▶ **REQUIRED WORK**
Could you copy the data that follows exactly as written, but drop the pictures?

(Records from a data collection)
---+---

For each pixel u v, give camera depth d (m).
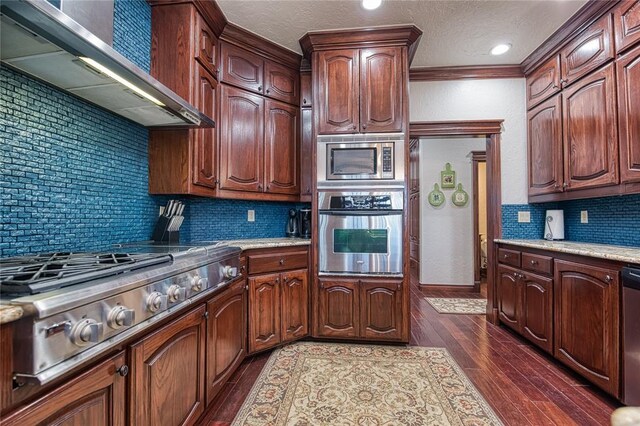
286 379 1.99
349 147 2.55
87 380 0.86
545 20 2.39
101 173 1.72
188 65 2.04
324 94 2.59
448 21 2.40
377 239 2.50
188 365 1.40
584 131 2.32
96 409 0.90
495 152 3.10
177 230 2.17
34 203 1.34
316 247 2.57
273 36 2.57
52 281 0.82
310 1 2.16
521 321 2.58
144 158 2.09
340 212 2.53
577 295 1.96
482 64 3.07
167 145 2.12
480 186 5.98
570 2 2.19
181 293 1.29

---+---

▶ **TASK RESPONSE**
For each pixel u v, give camera depth d (m).
286 379 1.99
349 147 2.55
87 380 0.86
545 20 2.39
101 173 1.72
188 65 2.04
324 94 2.59
448 21 2.40
377 239 2.50
188 365 1.40
584 131 2.32
96 409 0.90
495 152 3.10
177 230 2.17
34 203 1.34
316 247 2.57
273 36 2.57
52 281 0.82
310 1 2.16
521 321 2.58
144 158 2.09
340 212 2.53
577 295 1.96
482 64 3.07
167 145 2.12
480 186 5.98
570 2 2.19
181 293 1.29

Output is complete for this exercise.